Return each line in the records below that includes "public".

Input Block Start

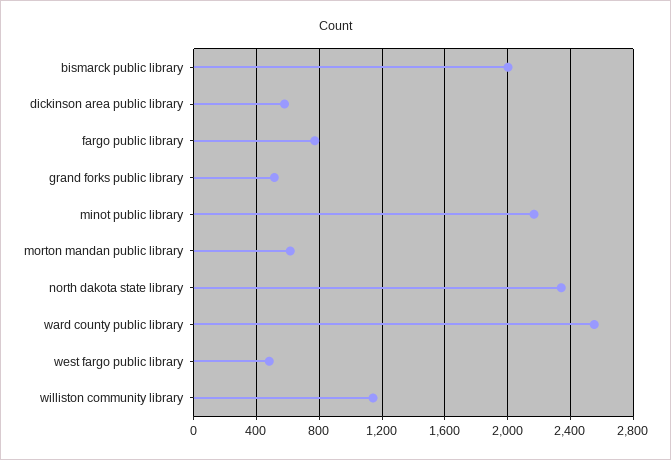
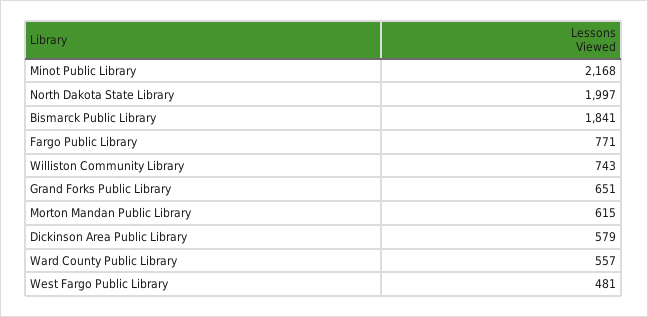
bismarck public library: 2000 -> 1841
grand forks public library: 500 -> 651
north dakota state library: 2350 -> 1997
ward county public library: 2550 -> 557
williston community library: 1150 -> 743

Input Block End

### Written solution
bismarck public library: 2000 -> 1841
grand forks public library: 500 -> 651
ward county public library: 2550 -> 557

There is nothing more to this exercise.